A chegada de Borer à presidência marcaria um dos períodos
mais sombrios da história do clube. Alegando dívidas elevadas e crise
estrutural, sua gestão implementou uma política de austeridade brutal – mas
que, na prática, apenas aprofundou os problemas financeiros e provocou um dos
maiores retrocessos institucionais do clube.
A venda de General Severiano para a estatal Companhia
Vale do Rio Doce (CVRD), em 1976, por 90 milhões de cruzeiros, foi o ápice da
derrocada. A sede histórica, berço das glórias do clube e símbolo da Estrela
Solitária, foi vendida por um valor muito abaixo do mercado. A decisão foi
aprovada por 140 conselheiros – apesar dos protestos históricos de figuras como
Carlito Rocha.
Sem sede, o clube transferiu-se para o Mourisco Mar, na
Praia de Botafogo, e passou a mandar seus jogos em Marechal Hermes – onde
construiu um estádio precário e improvisado. Esse deslocamento geográfico e
simbólico afastou o Botafogo de sua identidade. Começava ali o maior jejum de
título da história alvinegra: 21 anos sem conquistas expressivas.
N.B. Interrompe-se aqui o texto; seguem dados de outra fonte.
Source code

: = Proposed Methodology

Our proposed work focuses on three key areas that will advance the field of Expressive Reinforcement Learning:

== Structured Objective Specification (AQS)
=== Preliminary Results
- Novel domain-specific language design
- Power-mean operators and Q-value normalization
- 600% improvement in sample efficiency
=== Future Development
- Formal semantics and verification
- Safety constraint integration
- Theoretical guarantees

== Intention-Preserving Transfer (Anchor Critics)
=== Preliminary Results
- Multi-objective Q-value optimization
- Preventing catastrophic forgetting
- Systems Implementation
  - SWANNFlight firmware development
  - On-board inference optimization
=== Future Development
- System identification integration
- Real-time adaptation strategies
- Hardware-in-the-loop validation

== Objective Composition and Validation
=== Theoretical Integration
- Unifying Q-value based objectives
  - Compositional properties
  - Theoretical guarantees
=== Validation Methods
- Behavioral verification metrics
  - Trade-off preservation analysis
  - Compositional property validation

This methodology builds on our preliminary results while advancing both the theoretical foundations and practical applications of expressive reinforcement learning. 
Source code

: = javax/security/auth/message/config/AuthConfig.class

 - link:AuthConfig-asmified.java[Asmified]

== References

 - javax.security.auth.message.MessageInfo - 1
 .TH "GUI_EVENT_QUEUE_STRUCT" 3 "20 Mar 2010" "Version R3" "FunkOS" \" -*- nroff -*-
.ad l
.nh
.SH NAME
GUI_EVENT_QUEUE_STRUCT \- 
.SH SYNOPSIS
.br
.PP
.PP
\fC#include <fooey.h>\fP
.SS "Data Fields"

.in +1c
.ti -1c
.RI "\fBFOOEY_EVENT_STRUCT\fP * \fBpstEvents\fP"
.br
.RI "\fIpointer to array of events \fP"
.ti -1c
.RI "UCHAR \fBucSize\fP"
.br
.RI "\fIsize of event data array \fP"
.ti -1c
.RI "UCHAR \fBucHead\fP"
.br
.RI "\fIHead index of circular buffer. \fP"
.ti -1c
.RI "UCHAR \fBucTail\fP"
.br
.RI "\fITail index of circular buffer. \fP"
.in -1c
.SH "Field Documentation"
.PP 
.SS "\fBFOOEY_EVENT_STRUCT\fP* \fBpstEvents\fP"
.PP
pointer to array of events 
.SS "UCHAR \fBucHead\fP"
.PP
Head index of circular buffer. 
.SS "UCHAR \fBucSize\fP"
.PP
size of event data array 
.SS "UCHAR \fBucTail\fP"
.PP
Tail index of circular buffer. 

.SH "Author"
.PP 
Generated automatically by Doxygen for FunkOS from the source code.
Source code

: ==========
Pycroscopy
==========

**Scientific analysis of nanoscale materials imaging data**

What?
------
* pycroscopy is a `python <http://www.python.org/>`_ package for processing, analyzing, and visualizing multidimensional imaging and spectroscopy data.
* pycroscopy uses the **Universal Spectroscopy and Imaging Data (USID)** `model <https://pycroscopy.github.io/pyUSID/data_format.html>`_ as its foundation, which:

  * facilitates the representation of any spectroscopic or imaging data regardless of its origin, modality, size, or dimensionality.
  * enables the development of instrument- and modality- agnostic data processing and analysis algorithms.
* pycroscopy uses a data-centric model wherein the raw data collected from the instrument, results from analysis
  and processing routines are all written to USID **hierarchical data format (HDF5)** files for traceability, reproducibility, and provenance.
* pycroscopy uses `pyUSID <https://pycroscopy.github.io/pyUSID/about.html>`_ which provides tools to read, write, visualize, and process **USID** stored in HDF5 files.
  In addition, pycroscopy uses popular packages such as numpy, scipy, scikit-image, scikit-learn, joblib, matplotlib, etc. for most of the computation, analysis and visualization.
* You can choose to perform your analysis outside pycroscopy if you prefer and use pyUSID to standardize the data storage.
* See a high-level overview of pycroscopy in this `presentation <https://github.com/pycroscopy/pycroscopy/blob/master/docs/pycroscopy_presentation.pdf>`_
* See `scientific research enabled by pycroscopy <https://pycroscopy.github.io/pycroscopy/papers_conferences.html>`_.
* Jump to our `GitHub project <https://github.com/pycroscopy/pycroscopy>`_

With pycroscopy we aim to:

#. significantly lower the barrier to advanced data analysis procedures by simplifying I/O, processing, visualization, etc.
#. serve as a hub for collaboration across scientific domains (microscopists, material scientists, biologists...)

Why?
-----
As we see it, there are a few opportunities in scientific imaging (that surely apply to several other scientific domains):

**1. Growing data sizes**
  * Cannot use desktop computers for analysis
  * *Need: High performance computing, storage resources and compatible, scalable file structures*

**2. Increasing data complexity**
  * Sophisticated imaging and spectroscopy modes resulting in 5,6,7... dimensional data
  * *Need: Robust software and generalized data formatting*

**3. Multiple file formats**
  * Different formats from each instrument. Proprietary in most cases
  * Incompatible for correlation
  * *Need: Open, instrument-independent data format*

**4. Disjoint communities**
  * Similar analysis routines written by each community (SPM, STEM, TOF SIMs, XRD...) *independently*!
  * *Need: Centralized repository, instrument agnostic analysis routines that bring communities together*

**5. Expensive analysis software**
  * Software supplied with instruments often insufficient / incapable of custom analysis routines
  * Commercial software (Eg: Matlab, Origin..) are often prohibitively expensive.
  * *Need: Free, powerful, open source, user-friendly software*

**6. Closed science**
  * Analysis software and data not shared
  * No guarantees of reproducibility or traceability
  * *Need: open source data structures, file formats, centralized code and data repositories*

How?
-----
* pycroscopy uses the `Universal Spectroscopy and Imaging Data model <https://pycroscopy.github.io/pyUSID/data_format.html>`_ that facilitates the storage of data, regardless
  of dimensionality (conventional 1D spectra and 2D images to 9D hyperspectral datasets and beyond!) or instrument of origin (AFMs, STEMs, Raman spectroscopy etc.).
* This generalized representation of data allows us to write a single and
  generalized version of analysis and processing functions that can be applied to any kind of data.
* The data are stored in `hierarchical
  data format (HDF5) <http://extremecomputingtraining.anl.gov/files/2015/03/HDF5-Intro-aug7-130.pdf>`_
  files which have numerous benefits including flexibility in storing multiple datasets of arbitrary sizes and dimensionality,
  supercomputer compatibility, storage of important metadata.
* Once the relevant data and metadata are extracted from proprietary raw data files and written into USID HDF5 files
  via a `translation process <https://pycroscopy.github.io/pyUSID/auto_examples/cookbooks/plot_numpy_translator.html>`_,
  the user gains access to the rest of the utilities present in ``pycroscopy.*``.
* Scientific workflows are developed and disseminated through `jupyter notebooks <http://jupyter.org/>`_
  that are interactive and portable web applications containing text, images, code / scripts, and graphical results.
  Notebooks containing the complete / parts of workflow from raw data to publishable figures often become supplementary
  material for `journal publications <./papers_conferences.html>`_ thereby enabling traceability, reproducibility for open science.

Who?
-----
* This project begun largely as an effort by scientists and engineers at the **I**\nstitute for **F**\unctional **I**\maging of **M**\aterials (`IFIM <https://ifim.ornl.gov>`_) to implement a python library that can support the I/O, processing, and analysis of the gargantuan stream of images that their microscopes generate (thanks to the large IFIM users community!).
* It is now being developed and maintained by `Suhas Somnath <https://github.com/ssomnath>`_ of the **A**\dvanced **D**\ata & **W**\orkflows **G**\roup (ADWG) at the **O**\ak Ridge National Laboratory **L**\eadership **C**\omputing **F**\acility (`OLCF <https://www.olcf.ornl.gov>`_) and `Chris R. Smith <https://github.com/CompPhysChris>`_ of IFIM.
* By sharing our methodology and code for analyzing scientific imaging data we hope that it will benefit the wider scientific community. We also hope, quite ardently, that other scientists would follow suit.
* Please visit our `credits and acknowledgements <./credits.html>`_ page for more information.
Durante o mandato, Borer foi responsável por transformar
o Botafogo em uma espécie de trincheira autoritária. Perseguiu dirigente,
demitiu funcionários, destratou jogadores. O time ganhou a alcunha de “Time do
Camburão”, com elenco formado por nomes irrelevantes, instáveis, sem
identificação com o clube. Em 1981, numa entrevista à revista Placar, o
dirigente resumiu sua visão com uma frase estarrecedora:
“Pouco importa a torcida. Torcedor é volúvel, só aparece
na vitória. Se o time perde, ele some. […] Torcida não é patrimônio, não faz o
clube.”
Borer ainda espalhava acusações de “infiltração
comunista” na torcida do Botafogo, sem jamais apresentar provas. A retórica
anticomunista da ditadura entrava pelos portões do estádio, contaminando o
ambiente com vigilância, intolerância e repressão.
Mesmo com a venda da sede, as dívidas não foram sanadas.
O clube continuou atolado em obrigações fiscais, trabalhistas e cm imagem
pública arruinada. O legado de Charles Borer foi ruína, ressentimento e
desmobilização.
O Retorno a General
Severiano e a Lição da Memória
A recuperação da sede de General Severiano só veio
décadas depois. Em 1992, graças a uma negociação envolvendo a cessão do ginásio
no Mourisco à Vale, o Botafogo reconquistou seu lar histórico. A reinauguração
oficial ocorreu em 1994. Hoje, o prédio abriga o Museu do Botafogo e, mesmo com
o Estádio Nilton Santos sendo a nova casa para os jogos, General Severiano
permanece como sede social e símbolo da história viva do clube.
Essa história, no entanto, é mais do que uma cronologia
de fatos administrativos. É um alerta. A invasão de 1968 e a gestão de Borer
demonstram como o futebol não está imune aos ventos autoritários e às ambições
políticas. Quando a repressão atravessa os muros do estádio, quando um clube
vira campo de operações policiais, ou quando um dirigente despreza seu torcedor
como “não sendo patrimônio”, o futebol perde seu sentido original: ser espaço
de afeto, resistência, identidade e sonho coletivo.»